Maturidade organizacional
A estrutura de inovação e governança observada durante a visita foi elogiada pelo desembargador federal Pedro Felipe de Oliveira Santos, do Tribunal Regional Federal da 6ª Região (TRF6) e coordenador do Projeto Conecta. Para ele, o TJMT se destaca no cenário nacional pela maturidade organizacional e pelo alinhamento institucional em torno da inovação.
“A equipe do Conecta está muito satisfeita com o nível de governança, organização, mapeamento de riscos e controle de custos das soluções desenvolvidas pelo Tribunal de Justiça de Mato Grosso. O que vimos aqui coloca o tribunal em posição de destaque nacional. Há um alinhamento muito claro entre presidência, vice-presidência, corregedoria, comitês, núcleos e laboratório de inovação, e isso é o que permite resultados tão expressivos”, ressaltou.
O magistrado destacou ainda que os projetos apresentados chamam atenção não apenas pela robustez técnica, mas pelo propósito que orienta as soluções.

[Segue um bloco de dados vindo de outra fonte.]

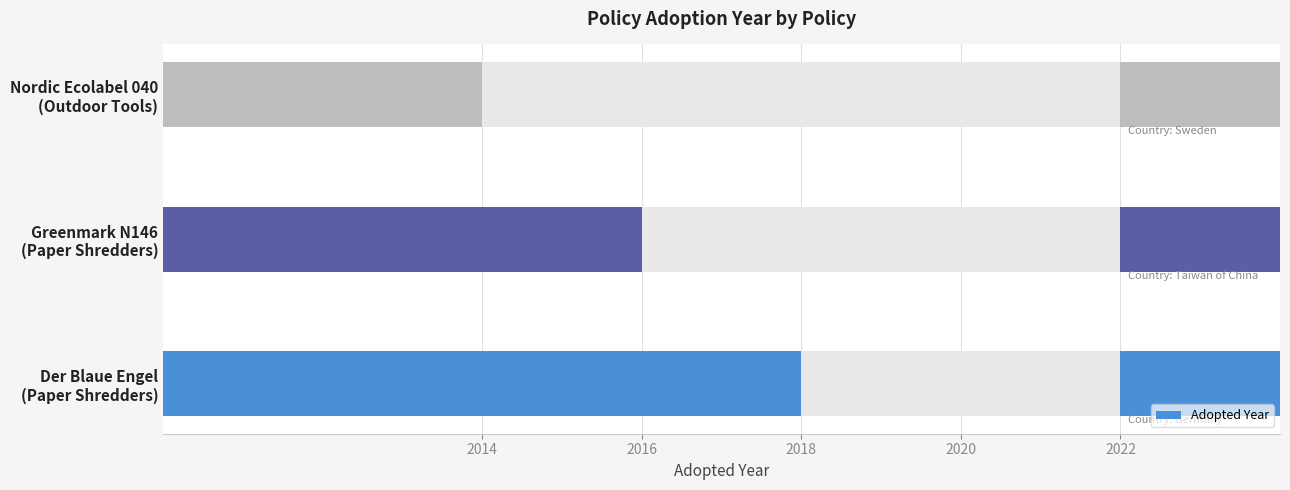

Reading left to right, transcribe all the data shown in this chart.

2018	2016	2014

“Os produtos desenvolvidos são consistentes, têm escopo bem definido, oferecem uma boa experiência ao usuário e, principalmente, mantêm o foco no cidadão. A inovação aqui não é tecnologia pela tecnologia, mas um instrumento para aproximar a Justiça das pessoas e tornar a prestação jurisdicional mais justa e acessível”, afirmou.
Estratégia e inovação
Durante a visita, também foram apresentados projetos estratégicos do tribunal, como o RecuperaJud, banco de dados que automatiza e agiliza a comunicação entre juízos sobre processos de Recuperação Judicial de empresas; o Cidadania Digital Integrada, vinculado ao aplicativo MT Cidadão que reúne cerca de 1,3 milhão de usuários e concentra informações processuais e institucionais; e a modernização do portal de serviços do Judiciário, que inclui consultas processuais em linguagem simples e atendimento via WhatsApp com apoio de inteligência artificial.

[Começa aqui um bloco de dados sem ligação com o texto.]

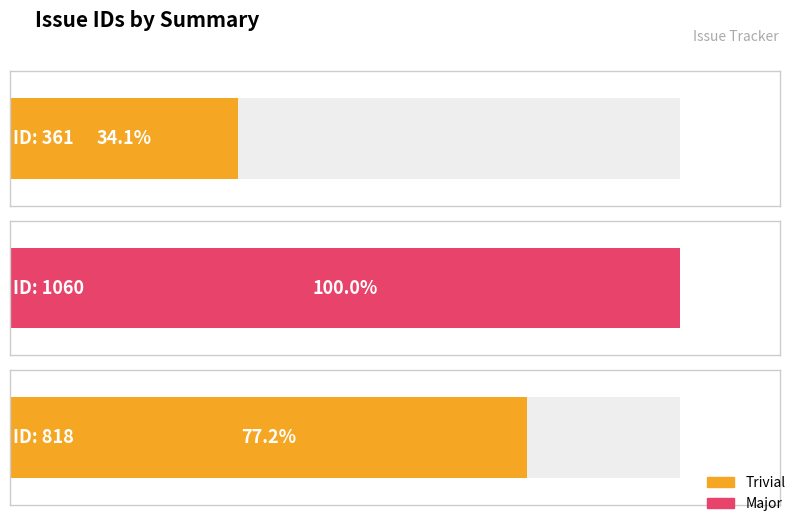

How many data points are above 818?

1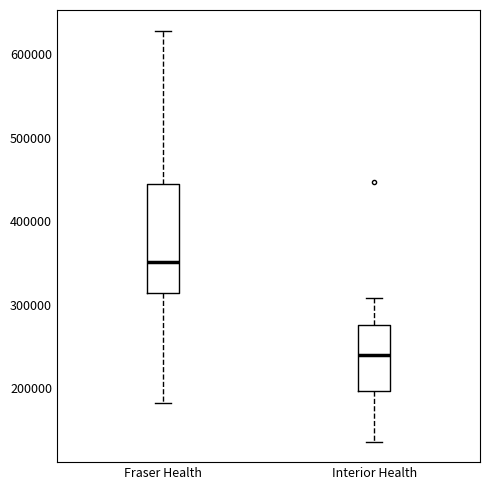

Where does the median line of the box for Fraser Health sit on the y-axis? The values are not printed on the chart, so give them approximately, as read against the axis.

350000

Também participaram da agenda técnica o desembargador Luiz Octávio Oliveira Saboia Ribeiro, presidente do Comitê de Governança Estratégica de Inteligência Artificial (CGEIA); o juiz Gerardo Humberto Alves da Silva, auxiliar da Vice-Presidência do Tribunal de Justiça de Mato Grosso; o juiz Vinícius Paiva Galhardo, membro do InovaJusMT; e os servidores Janaina Taques, Thomas Augusto e Pablo Marquesi, que atuam no Laboratório de Inovação.